<<<<

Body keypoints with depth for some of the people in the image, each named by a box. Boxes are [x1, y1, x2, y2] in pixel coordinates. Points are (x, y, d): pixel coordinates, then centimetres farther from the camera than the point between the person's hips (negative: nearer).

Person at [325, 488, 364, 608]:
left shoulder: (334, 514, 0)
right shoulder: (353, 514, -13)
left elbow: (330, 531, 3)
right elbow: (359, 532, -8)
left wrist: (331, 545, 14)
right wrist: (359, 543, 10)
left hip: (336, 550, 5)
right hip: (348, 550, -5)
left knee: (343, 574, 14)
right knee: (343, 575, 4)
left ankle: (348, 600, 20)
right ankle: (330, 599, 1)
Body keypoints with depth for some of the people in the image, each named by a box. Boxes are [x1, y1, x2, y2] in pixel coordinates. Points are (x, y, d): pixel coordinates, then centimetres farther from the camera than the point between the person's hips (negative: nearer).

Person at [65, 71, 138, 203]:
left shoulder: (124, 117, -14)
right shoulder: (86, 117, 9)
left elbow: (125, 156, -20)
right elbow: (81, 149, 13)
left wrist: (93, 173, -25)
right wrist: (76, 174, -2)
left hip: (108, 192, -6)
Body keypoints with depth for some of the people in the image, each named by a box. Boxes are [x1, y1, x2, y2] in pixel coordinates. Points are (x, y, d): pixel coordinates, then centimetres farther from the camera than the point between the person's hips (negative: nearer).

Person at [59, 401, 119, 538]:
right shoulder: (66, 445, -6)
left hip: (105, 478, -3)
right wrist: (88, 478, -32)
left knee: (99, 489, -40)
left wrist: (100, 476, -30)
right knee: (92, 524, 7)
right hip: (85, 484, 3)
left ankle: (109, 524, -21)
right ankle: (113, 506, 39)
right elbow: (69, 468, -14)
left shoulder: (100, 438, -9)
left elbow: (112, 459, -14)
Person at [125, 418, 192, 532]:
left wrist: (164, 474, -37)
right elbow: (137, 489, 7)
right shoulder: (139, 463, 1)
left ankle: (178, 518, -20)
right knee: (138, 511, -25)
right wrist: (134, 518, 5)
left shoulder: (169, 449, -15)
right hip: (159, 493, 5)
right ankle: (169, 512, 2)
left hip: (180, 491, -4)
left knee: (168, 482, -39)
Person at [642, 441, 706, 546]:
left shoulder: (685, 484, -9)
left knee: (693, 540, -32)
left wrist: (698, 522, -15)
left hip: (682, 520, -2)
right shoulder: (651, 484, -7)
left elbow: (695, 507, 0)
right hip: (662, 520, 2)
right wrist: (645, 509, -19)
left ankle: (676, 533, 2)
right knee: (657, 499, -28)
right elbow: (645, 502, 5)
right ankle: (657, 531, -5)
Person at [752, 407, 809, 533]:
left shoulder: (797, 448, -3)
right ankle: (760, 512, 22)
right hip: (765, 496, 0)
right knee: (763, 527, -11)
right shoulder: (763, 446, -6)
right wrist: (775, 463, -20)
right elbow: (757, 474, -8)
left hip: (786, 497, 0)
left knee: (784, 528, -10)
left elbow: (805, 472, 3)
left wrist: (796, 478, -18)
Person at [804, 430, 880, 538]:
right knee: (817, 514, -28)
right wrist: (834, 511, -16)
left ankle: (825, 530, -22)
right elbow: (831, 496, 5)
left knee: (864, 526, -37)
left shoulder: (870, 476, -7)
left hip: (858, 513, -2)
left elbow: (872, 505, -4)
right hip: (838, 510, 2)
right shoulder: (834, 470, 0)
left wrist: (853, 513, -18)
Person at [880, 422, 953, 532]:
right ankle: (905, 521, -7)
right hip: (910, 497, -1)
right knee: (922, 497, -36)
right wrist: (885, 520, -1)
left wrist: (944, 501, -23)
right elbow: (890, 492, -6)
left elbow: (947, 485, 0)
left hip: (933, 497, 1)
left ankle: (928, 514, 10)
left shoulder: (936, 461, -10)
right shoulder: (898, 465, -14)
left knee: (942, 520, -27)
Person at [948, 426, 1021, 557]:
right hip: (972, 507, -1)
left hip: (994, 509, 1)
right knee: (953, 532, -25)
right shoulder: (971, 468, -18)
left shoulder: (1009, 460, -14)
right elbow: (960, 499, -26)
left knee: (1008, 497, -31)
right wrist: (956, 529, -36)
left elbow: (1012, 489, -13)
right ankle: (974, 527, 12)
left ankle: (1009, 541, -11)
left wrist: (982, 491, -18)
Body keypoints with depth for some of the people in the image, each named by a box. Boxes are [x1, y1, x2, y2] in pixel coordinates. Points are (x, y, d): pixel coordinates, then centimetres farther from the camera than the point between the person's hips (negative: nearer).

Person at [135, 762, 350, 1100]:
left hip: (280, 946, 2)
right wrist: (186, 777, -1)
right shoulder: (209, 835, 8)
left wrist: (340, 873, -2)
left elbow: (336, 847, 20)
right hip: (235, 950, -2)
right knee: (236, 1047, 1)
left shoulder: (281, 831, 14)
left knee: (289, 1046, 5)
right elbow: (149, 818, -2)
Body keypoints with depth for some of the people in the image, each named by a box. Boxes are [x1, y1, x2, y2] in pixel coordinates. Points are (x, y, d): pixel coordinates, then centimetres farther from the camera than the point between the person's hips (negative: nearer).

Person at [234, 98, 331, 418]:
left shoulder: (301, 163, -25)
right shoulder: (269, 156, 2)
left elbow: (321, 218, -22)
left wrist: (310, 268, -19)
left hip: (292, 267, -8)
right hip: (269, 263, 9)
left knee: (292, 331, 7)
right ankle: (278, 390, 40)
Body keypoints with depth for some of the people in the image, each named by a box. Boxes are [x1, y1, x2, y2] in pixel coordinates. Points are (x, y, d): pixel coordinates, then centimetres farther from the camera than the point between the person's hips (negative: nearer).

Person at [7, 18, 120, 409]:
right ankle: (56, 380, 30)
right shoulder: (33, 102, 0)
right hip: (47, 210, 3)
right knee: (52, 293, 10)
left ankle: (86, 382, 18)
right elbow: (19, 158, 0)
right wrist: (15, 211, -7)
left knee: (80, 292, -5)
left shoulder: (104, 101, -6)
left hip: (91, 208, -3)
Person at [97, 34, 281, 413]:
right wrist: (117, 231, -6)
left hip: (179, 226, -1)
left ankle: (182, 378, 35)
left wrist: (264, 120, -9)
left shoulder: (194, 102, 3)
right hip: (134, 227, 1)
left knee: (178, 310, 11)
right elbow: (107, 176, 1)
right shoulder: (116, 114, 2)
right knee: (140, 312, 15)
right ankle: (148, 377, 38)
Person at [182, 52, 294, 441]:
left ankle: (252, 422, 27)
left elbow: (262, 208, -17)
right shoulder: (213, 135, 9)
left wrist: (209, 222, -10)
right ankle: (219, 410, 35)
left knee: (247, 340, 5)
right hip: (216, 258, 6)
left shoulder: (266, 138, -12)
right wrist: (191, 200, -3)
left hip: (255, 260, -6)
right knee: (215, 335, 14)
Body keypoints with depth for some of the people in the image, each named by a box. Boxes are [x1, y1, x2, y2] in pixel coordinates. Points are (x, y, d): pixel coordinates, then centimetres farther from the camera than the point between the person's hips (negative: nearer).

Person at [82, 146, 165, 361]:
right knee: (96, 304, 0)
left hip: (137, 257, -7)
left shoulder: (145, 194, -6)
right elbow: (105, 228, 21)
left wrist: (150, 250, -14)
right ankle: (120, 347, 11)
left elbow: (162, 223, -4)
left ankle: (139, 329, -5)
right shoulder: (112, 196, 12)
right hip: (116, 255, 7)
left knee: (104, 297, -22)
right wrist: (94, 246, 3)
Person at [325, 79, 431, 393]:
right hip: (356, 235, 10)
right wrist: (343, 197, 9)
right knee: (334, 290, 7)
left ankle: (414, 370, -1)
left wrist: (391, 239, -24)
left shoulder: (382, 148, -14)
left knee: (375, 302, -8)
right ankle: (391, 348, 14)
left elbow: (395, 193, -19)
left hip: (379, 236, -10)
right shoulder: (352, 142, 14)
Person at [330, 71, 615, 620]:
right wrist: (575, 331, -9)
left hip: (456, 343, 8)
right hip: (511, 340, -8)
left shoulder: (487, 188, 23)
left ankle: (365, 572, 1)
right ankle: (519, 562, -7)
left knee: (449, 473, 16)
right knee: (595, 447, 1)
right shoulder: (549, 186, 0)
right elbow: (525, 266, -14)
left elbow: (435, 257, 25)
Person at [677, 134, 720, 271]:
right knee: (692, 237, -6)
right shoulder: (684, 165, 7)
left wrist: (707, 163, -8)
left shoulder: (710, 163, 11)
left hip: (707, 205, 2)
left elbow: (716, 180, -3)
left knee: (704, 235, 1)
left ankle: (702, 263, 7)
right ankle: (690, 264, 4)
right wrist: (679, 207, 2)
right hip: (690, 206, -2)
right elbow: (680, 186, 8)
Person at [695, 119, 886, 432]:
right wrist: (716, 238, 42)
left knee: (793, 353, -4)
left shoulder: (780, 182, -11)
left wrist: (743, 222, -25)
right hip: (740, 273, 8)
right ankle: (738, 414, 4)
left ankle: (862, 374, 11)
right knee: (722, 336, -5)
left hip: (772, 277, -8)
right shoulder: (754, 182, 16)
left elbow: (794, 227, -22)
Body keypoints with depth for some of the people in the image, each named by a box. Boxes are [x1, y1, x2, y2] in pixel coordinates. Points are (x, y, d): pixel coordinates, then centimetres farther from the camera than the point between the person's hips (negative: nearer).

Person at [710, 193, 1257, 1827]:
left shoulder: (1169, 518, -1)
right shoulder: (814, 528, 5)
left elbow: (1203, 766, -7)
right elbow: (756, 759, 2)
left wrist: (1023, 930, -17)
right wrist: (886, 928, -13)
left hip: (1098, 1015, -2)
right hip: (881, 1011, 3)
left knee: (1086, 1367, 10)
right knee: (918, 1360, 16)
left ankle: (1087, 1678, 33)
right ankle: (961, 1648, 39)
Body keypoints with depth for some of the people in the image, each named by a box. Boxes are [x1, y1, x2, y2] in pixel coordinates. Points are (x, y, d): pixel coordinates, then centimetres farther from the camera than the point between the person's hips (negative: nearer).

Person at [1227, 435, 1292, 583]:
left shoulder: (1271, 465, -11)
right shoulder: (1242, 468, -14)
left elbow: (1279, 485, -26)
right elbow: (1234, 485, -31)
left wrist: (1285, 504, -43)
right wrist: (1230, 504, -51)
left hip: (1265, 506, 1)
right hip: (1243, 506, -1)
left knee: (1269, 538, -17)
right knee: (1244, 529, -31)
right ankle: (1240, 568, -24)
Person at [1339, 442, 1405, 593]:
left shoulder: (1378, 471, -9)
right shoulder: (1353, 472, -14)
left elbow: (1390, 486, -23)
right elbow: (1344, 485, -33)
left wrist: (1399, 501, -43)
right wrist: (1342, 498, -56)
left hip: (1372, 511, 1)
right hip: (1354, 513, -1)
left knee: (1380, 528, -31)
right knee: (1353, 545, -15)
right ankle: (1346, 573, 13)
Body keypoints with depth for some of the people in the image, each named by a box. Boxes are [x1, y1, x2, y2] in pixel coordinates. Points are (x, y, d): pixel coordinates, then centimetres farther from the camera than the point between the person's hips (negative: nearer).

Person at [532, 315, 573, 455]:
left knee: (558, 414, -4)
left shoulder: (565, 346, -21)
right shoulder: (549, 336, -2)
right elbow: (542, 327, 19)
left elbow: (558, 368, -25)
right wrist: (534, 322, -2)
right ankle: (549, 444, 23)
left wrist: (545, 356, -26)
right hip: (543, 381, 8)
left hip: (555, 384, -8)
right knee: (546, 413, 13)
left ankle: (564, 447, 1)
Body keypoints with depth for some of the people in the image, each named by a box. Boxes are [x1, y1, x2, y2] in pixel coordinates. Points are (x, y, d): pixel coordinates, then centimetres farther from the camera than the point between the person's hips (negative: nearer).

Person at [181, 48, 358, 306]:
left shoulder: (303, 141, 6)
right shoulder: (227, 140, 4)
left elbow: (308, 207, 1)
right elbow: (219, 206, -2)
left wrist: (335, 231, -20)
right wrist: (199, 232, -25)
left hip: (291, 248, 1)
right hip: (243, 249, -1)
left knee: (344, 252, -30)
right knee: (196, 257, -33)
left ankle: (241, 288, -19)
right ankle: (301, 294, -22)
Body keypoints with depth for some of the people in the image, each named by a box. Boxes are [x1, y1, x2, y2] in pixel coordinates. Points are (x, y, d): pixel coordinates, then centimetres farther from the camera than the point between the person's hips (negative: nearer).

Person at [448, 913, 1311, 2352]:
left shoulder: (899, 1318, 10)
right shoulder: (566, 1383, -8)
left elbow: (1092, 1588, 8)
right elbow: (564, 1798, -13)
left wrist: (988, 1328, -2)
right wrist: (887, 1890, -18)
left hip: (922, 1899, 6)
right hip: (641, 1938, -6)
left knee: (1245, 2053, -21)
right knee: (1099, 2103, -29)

>>>>

When the line with "right ankle: (690, 264, 4)" is reached in the data above, start copying there, and copy each line exactly until the line with "right ankle: (961, 1648, 39)" has been copied; copy nothing else.

right ankle: (690, 264, 4)
right wrist: (679, 207, 2)
right hip: (690, 206, -2)
right elbow: (680, 186, 8)
Person at [695, 119, 886, 432]:
right wrist: (716, 238, 42)
left knee: (793, 353, -4)
left shoulder: (780, 182, -11)
left wrist: (743, 222, -25)
right hip: (740, 273, 8)
right ankle: (738, 414, 4)
left ankle: (862, 374, 11)
right knee: (722, 336, -5)
left hip: (772, 277, -8)
right shoulder: (754, 182, 16)
left elbow: (794, 227, -22)
Body keypoints with depth for some of the people in the image, each named by a box. Boxes are [x1, y1, x2, y2] in pixel coordinates. Points are (x, y, d): pixel coordinates, then centimetres farther from the camera than the point between the person's hips (negative: nearer).

Person at [710, 193, 1257, 1827]:
left shoulder: (1169, 518, -1)
right shoulder: (814, 528, 5)
left elbow: (1203, 766, -7)
right elbow: (756, 759, 2)
left wrist: (1023, 930, -17)
right wrist: (886, 928, -13)
left hip: (1098, 1015, -2)
right hip: (881, 1011, 3)
left knee: (1086, 1367, 10)
right knee: (918, 1360, 16)
left ankle: (1087, 1678, 33)
right ankle: (961, 1648, 39)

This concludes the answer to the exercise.